Argentine Ambassador to Ireland
- In office 2016 – 26 April 2020
- Succeeded by: Moira Wilkinson

Personal details
- Born: 1956 Argentina
- Died: 26 April 2020 (aged 63–64) Rathmines, Dublin, Ireland
- Resting place: Foxford, County Mayo, Ireland
- Occupation: Diplomat

= Laura Bernal (diplomat) =

Argentine diplomat (1956–2020)

Laura Bernal (1956 – 26 (Note: The Irish Times gave her date of death as 27 April. However, other sources — including the subject's own death notice — gave her date of death as 26 April.) April 2020) was an Argentine diplomat.
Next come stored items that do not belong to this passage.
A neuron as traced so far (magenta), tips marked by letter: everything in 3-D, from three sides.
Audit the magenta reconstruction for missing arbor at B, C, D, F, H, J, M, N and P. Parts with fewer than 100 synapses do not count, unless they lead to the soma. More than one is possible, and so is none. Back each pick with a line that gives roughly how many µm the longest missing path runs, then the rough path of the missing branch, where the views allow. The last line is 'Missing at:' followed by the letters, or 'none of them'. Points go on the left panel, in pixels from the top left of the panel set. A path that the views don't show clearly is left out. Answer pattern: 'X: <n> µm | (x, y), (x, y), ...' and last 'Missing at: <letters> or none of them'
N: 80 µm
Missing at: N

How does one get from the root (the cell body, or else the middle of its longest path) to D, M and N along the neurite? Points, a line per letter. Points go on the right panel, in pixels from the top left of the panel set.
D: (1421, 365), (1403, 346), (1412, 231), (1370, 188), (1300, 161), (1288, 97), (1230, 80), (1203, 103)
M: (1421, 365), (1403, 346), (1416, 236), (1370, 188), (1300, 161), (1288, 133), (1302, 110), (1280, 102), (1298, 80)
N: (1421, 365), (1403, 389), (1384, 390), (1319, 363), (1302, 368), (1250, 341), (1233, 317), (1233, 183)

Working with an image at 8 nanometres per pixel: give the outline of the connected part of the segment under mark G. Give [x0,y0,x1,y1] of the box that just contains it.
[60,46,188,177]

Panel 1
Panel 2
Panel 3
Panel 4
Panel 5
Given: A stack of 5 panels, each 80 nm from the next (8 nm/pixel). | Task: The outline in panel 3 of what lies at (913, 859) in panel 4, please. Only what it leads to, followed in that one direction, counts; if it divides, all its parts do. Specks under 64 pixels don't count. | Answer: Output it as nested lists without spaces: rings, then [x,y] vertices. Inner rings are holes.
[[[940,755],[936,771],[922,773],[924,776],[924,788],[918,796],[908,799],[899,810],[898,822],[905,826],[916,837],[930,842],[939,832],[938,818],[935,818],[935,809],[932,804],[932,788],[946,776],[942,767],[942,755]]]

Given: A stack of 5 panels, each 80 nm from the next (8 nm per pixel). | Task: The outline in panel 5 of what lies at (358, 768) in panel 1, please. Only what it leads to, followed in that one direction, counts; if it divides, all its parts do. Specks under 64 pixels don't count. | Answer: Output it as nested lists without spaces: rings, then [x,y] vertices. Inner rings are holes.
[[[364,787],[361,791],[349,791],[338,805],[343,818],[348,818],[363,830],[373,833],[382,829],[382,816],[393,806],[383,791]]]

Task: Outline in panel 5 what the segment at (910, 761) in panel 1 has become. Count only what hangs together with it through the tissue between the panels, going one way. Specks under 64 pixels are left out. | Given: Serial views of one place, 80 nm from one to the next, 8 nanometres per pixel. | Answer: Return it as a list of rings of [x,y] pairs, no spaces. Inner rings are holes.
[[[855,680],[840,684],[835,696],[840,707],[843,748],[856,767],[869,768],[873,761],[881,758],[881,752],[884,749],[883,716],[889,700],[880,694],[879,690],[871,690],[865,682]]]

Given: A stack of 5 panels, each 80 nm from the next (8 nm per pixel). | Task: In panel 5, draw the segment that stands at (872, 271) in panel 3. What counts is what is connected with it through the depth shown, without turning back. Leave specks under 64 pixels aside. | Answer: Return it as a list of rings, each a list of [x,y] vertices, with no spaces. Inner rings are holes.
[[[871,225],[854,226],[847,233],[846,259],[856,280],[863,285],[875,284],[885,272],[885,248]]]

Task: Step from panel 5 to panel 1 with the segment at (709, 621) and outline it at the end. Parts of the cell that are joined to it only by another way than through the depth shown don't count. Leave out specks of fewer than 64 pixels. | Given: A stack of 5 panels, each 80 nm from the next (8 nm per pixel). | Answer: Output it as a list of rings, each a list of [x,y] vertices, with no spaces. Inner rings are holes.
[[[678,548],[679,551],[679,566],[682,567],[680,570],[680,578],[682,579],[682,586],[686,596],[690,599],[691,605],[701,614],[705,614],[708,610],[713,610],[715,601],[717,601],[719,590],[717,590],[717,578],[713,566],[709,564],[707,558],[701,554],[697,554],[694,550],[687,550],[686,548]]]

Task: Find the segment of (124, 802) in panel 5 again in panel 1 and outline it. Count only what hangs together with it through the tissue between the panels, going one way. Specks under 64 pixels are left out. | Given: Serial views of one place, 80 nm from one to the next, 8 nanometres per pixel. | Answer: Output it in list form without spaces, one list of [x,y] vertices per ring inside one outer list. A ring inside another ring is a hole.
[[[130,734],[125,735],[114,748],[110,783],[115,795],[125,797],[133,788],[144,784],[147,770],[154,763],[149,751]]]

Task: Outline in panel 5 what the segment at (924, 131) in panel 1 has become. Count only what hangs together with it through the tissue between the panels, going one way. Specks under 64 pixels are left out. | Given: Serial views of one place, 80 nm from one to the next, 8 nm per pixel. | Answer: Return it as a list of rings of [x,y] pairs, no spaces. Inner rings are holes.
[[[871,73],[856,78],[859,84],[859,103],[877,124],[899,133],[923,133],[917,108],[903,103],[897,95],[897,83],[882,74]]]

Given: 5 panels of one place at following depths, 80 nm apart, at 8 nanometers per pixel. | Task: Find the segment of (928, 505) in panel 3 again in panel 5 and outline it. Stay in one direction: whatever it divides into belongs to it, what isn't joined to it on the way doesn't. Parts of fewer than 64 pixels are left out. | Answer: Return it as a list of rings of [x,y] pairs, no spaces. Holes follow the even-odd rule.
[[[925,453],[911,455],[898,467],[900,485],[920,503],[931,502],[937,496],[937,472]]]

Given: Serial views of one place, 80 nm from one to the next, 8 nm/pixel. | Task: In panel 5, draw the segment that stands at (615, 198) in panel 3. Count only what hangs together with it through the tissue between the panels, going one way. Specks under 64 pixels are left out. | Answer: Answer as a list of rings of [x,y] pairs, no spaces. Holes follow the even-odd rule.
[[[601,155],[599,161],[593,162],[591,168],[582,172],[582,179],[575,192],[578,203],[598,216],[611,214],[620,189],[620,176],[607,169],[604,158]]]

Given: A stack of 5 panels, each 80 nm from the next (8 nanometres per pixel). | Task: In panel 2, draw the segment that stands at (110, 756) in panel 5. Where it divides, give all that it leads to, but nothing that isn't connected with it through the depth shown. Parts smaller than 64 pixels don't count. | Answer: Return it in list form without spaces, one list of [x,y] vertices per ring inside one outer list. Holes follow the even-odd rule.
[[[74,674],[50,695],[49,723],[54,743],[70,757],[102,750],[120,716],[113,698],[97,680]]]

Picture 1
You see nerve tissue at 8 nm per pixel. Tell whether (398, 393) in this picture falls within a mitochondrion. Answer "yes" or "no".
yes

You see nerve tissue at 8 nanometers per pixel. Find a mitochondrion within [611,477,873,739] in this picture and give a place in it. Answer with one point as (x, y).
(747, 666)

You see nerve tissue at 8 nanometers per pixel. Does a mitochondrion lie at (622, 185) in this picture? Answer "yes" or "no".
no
She served as Argentina's ambassador to Ireland from 2016 until her sudden death in 2020. She was present in the country for her compatriot Pope Francis's visit to Ireland as part of World Meeting of Families 2018.

Bernal was from Buenos Aires. She died at her Rathmines home on 26 April 2020 and was found post-mortem to have contracted COVID-19. At the request of her sister and due to the COVID-19 pandemic in the Republic of Ireland, Bernal's body was not repatriated. Her funeral took place on 15 May at St Michael's parish church in Foxford and she was buried afterwards at nearby Craggagh Cemetery. Foxford is where Admiral William Brown (who founded the Argentine Navy) was born, hence this choice.